═════ EXCERPT TO READ

No Memory is the debut studio album by American indie rock band No. 2, released in 1999 by record label Chainsaw.

Content 

Elliott Smith, No. 2 frontman Neil Gust's former Heatmiser bandmate, performs backing vocals on "Critical Mass" as well as mixing on most of the album.

Release 

No Memory was released in 1999 by record label Chainsaw. The album was remastered and reissued on 180-gram vinyl on Record Store Day 2015 by Jackpot Records. The reissue, limited to 1500 copies, features previously-unheard bonus tracks.

Reception 

Ron Hart of CMJ New Music Report called it "a more realised version of the Apple/Dischord Records hybrid once orchestrated by, well, Heatmiser. But the No. 2's debut achieves its own gorgeous, pitch-perfect balance between acoustic Simon and Garfunkel-ish harmonies and a post-British Invasion power pop punch, as it sways with all the candor of Gust's old band. [...] The half-hour No Memory may be short on time, but it's endless on soul."

══════════

Reproduce the article on the album No Memory word for word, from its opening sentence through the end of the reception section.

═════ DATA SECTION

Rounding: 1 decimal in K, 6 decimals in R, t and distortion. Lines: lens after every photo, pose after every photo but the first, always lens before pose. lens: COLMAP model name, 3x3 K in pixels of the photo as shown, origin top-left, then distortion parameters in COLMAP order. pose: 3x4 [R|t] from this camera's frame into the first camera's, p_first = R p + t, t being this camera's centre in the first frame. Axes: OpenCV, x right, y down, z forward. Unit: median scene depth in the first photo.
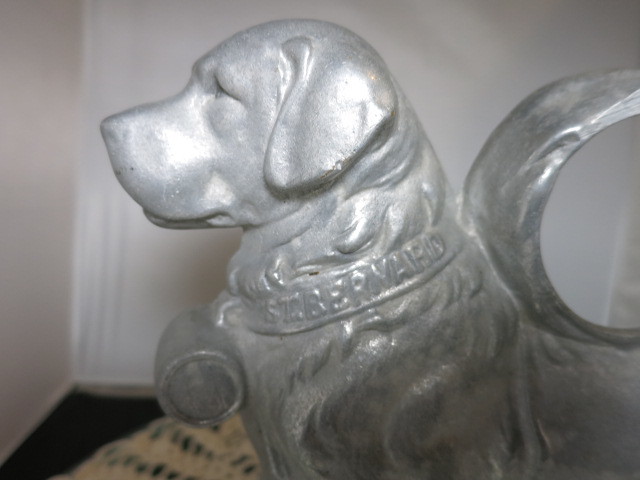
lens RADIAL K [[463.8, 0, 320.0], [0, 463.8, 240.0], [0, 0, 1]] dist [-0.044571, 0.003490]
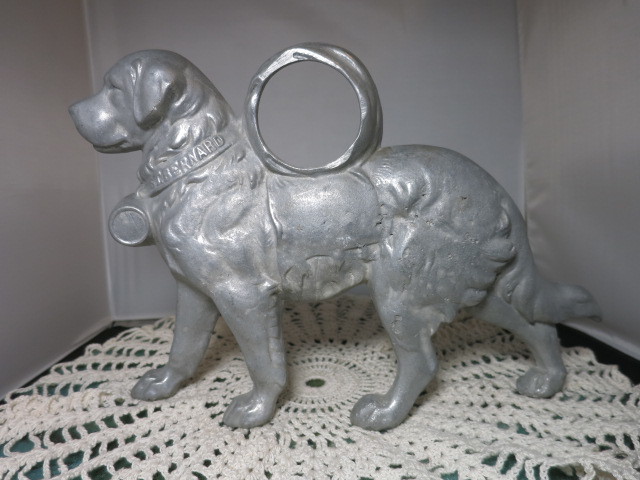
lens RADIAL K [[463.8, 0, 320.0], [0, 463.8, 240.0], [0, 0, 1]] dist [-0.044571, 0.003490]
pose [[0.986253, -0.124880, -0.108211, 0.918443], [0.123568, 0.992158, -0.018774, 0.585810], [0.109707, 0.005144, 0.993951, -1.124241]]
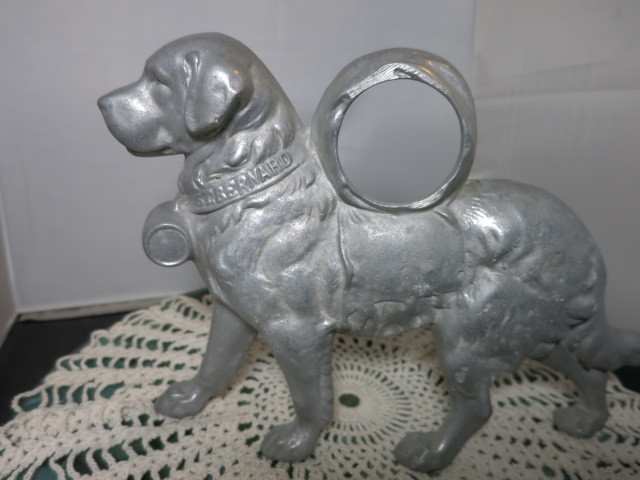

══════════

*WRITTEN ANSWER*:
No Memory is the debut studio album by American indie rock band No. 2, released in 1999 by record label Chainsaw.

Content 

Elliott Smith, No. 2 frontman Neil Gust's former Heatmiser bandmate, performs backing vocals on "Critical Mass" as well as mixing on most of the album.

Release 

No Memory was released in 1999 by record label Chainsaw. The album was remastered and reissued on 180-gram vinyl on Record Store Day 2015 by Jackpot Records. The reissue, limited to 1500 copies, features previously-unheard bonus tracks.

Reception 

Ron Hart of CMJ New Music Report called it "a more realised version of the Apple/Dischord Records hybrid once orchestrated by, well, Heatmiser. But the No. 2's debut achieves its own gorgeous, pitch-perfect balance between acoustic Simon and Garfunkel-ish harmonies and a post-British Invasion power pop punch, as it sways with all the candor of Gust's old band. [...] The half-hour No Memory may be short on time, but it's endless on soul."